• _Source document_
▼

Archive for July, 2010

Motions to Dismiss – some judges are starting to “get it”

Stopa Law Firm is currently counsel in about 400 foreclosure cases throughout the State of Florida, so we’ve had more than our share of hearings on Motions to Dismiss.  Although there are lots of judges who systematically deny these motions even when, in my view, they are clearly meritorious, I’m happy to say there are many judges who are starting to ”get it.” 

For instance, about six months ago, I had my first hearing with Judge Scaglione in Brooksville (Hernando County, Florida).  It was clear he hadn’t heard a lot of foreclosure cases, and, at the time, he openly questioned why I’d be defending a foreclosure case because, if the homeowner hadn’t paid the mortgage, that’s ”all that matters” (or words to that effect).  Fast forward six months to a motion to dismiss hearing before that same judge, Judge Scaglione … this time, he obviously gave careful consideration to a Motion to Dismiss that I filed, and entered an Order granting the Motion to Dismiss in light of the Plaintiff’s lack of capacity and failure to attach the note or plead the essential terms of the note as part of its lost note count.  (After all, how can a court re-establish a document when the plaintiff fails to plead the essential terms thereof?)  I must say, it’s a pleasure to see judges like this, who had believed that homeowners couldn’t have a defense in a foreclosure case, take the time to evaluate the law and see what the homeowners’ lawyers are saying have merit.

▲

• _Directions for this task_
According to the blog post on motions to dismiss, in about how many foreclosure cases is Stopa Law Firm currently counsel? The records below come from a separate source, not from the blog post.

Collection entries:
▼

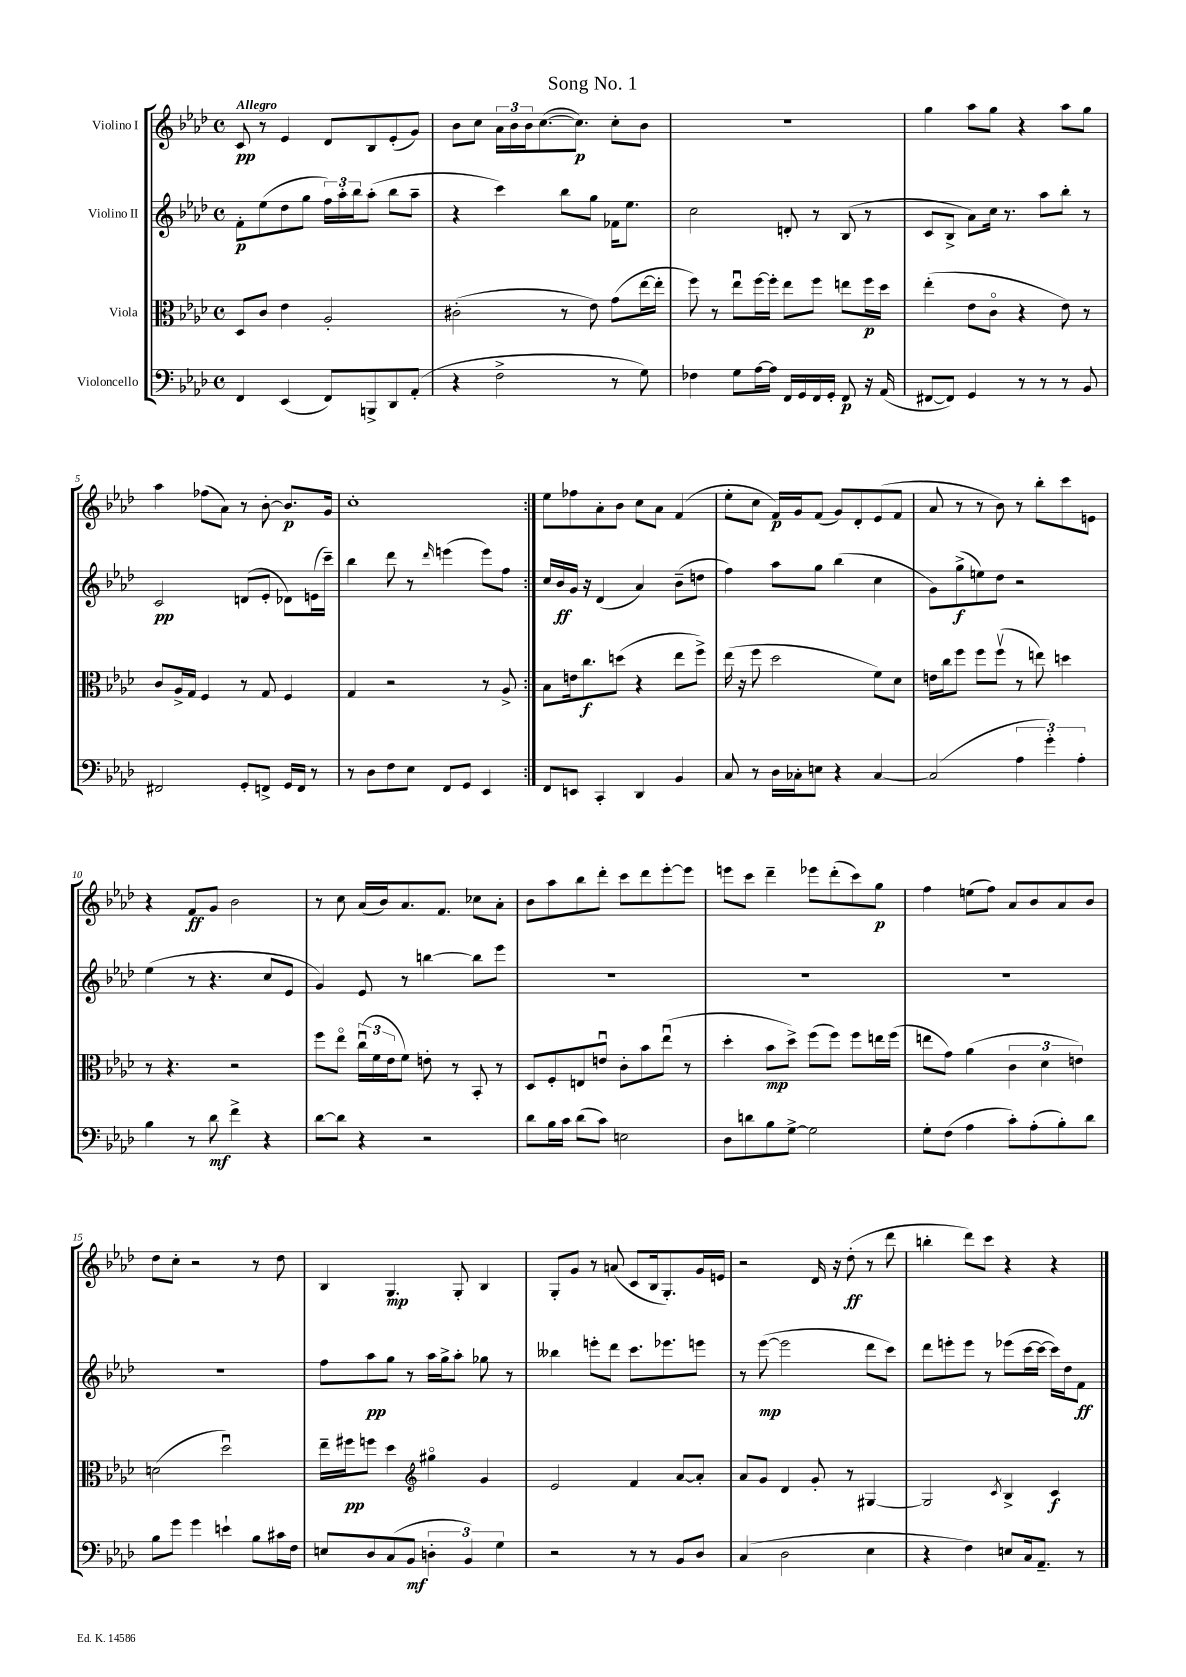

**kern	**kern	**kern	**kern
*staff4	*staff3	*staff2	*staff1
*clefF4	*clefC3	*clefG2	*clefG2
*k[b-e-a-d-]	*k[b-e-a-d-]	*k[b-e-a-d-]	*k[b-e-a-d-]
*M4/4	*M4/4	*M4/4	*M4/4
*met(c)	*met(c)	*met(c)	*met(c)
4FF	8D-	8f'	8c
.	8c	(8ee-	8r
(4EE-	4e-	8dd-	4e-
.	.	8gg	.
8FF)	2A-'	24ff)	8d-
.	.	24aa-'	.
.	.	24bb-	.
8BBB^	.	(8aa-'	8B-
8DD-	.	8bb-	(8e-'
(8AA-'	.	8aa-~	8g)
=	=	=	=
4r	(2c#'	4r	8b-
.	.	.	8cc
2F^	.	4ccc)	24a-
.	.	.	24b-
.	.	.	24b-
.	.	.	([8.cc
.	8r	8bb-	.
.	.	.	8.cc])
.	8e-)	8gg	.
8r	(8g	16f-	8cc'
.	.	8.ee-	.
8G)	[16ee-	.	8b-
.	16ee-']	.	.
=	=	=	=
4F-	8ff)	2cc	1r
.	8r	.	.
8G	8ee-u	.	.
[16A-	[16ff	.	.
16A-]	16ff']	.	.
16FF	8ee-	8d'	.
16GG	.	.	.
16FF	8ff	8r	.
16GG'	.	.	.
8FF	8ee	(8B-	.
16r	16ff	8r	.
(16AA-	16dd-	.	.
=	=	=	=
[8FF#	(4ee-'	8c	4gg
8FF#])	.	8B-^	.
4GG	8e-	8a-)	8aa-
.	8co	16cc	8gg
.	.	8.r	.
8r	4r	.	4r
8r	.	8aa-	.
8r	8e-)	8bb-'	8aa-
8BB-	8r	8r	8gg
=	=	=	=
2FF#	8c	2c	4aa-
.	16A-^	.	.
.	16G	.	.
.	4F	.	(8ff-
.	.	.	8a-)
8GG'	8r	(8d	8r
8FF^	8G	8e-'	[8b-'
16GG	4F	8d-)	8.b-]
16FF	.	.	.
8r	.	(16e	.
.	.	16ccc~)	16g
=	=	=	=
8r	4G	4bb-	1cc'
8D-	.	.	.
8F	2r	8ddd-	.
8E-	.	8r	.
.	.	16qqddd-	.
8FF	.	(4eee	.
8GG	.	.	.
4EE-	8r	8eee)	.
.	8A-^	8ff	.
=:|!	=:|!	=:|!	=:|!
8FF	8B-	16cc	8ee-
.	.	16b-	.
8EE	16e	16g	8ff-
.	8.cc	16r	.
4CC'	.	(4d-	8a-'
.	(8dd	.	8b-
4DD-	4r	4a-)	8cc
.	.	.	8a-
4BB-	8ee-	(8b-~	(4f
.	8ff^)	8dd	.
=	=	=	=
8C	(16ee-	4ff)	8ee-'
.	16r	.	.
8r	8ff	.	8cc
16D-	2dd-	8aa-	16f)
16C-'	.	.	16g
8E	.	8gg	(8f
4r	.	(4bb-	8g)
.	.	.	8d-'
[4C-	8f)	4cc	(8e-
.	8d-	.	8f
=	=	=	=
(2C-]	16e	8g)	8a-
.	16cc	.	.
.	8ff	(8gg^	8r
.	8ff	8ee)	8r
.	(8ffv	8dd-	8b-)
6A-	8r	2r	8r
.	8ee)	.	8bb-'
6g')	.	.	.
.	4dd	.	8ccc
6A-'	.	.	.
.	.	.	8e
=	=	=	=
4B-	8r	(4ee-	4r
.	4.r	.	.
8r	.	8r	8f
8d-	.	4.r	8g
4f^	2r	.	2b-
4r	.	8cc	.
.	.	8e-	.
=	=	=	=
[8d-	8ff	4g)	8r
8d-]	8ee-o	.	8cc
4r	(24ccu	8e-	(16a-
.	24f	.	.
.	.	.	16b-)
.	24e-	.	.
.	8f)	8r	8.a-
2r	8e'	[4bb	.
.	.	.	8.f
.	8r	.	.
.	8BB-'	8bb]	8cc-
.	8r	8eee-	8a-'
=	=	=	=
8d-	8D-	1r	8b-
16B-	8F'	.	8aa-
16c	.	.	.
(8d-	8E	.	8bb-
8c)	8eu	.	8ddd-'
2E	8c'	.	8ccc
.	8b-	.	8ddd-
.	(8ee-u	.	[8eee-'
.	8r	.	8eee-]
=	=	=	=
8D-	4dd-'	1r	8eee
8d	.	.	8ccc
8B-	8b-	.	4ddd-~
[8G^	8dd-^)	.	.
2G]	(8ff	.	8eee-
.	8ff)	.	(8ddd-'
.	8ff	.	8ccc)
.	16ee	.	8gg
.	(16ff	.	.
=	=	=	=
8G'	8ee	1r	4ff
(8F	8g)	.	.
4A-	(4a-	.	(8ee
.	.	.	8ff)
8c')	6c	.	8a-
(8A-'	.	.	8b-
.	6d-	.	.
8B-')	.	.	8a-
.	6e)	.	.
8d-	.	.	8b-
=	=	=	=
8B-	(2d	1r	8dd-
8g	.	.	8cc'
4g	.	.	2r
4e`	2dd-u)	.	.
8B-	.	.	8r
16c#	.	.	8dd-
16F	.	.	.
=	=	=	=
8E	16ee-~	8ff	4B-
.	16ff#	.	.
8D-	8ff	8aa-	.
(8C	4dd-	8gg	4.G
8BB-	.	8r	.
*	*clefG2	*	*
6D'	4gg#o	16aa-	.
.	.	16gg^	.
.	.	8aa-'	8G'
6BB-)	.	.	.
.	4g	8gg-	4B-
6G	.	.	.
.	.	8r	.
=	=	=	=
2r	2e-	4bb--	8G'
.	.	.	8g
.	.	8eee'	8r
.	.	8ddd-	(8a
8r	4f	8.ccc	8c
8r	.	.	16B-
.	.	8.eee-	8.G')
8BB-	[8a-	.	.
8D-	8a-']	8eee	16g
.	.	.	16e
=	=	=	=
(4C	8a-	8r	2r
.	8g	([8eee-	.
2D-	4d-	2eee-]	.
.	8g'	.	16d-
.	.	.	16r
.	8r	.	(8dd-'
4E-	[4G#	8ddd-	8r
.	.	8ccc)	8ddd-
=	=	=	=
4r	2G#]	8ddd-	4bb'
.	.	8eee'	.
4F)	.	8eee	8ddd-)
.	.	8r	8ccc
.	8qc	.	.
8E	4B-^	(8eee-	4r
16C	.	[16ccc	.
8.AA-~	.	16ccc_	.
.	4c	16ccc])	4r
.	.	16dd-	.
8r	.	8f	.
==	==	==	==
*-	*-	*-	*-
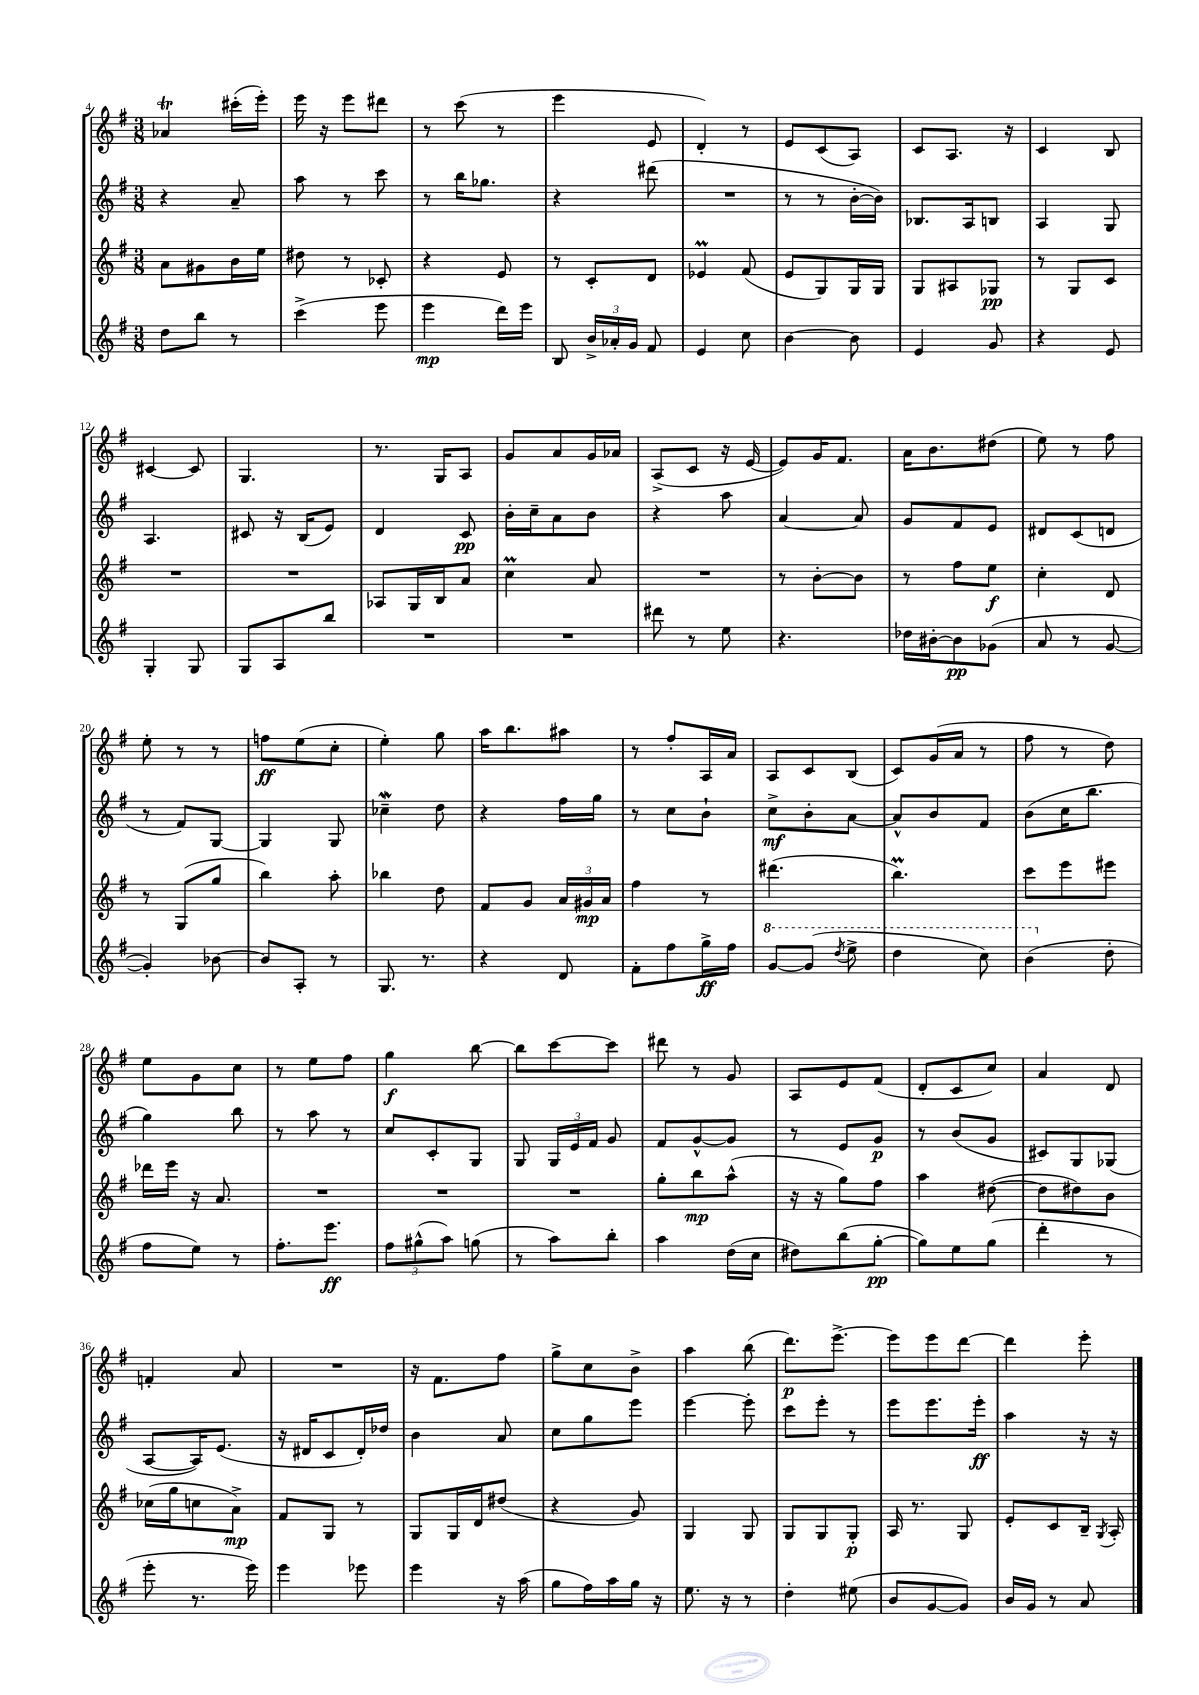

▲

• _Problem solution_
About 400.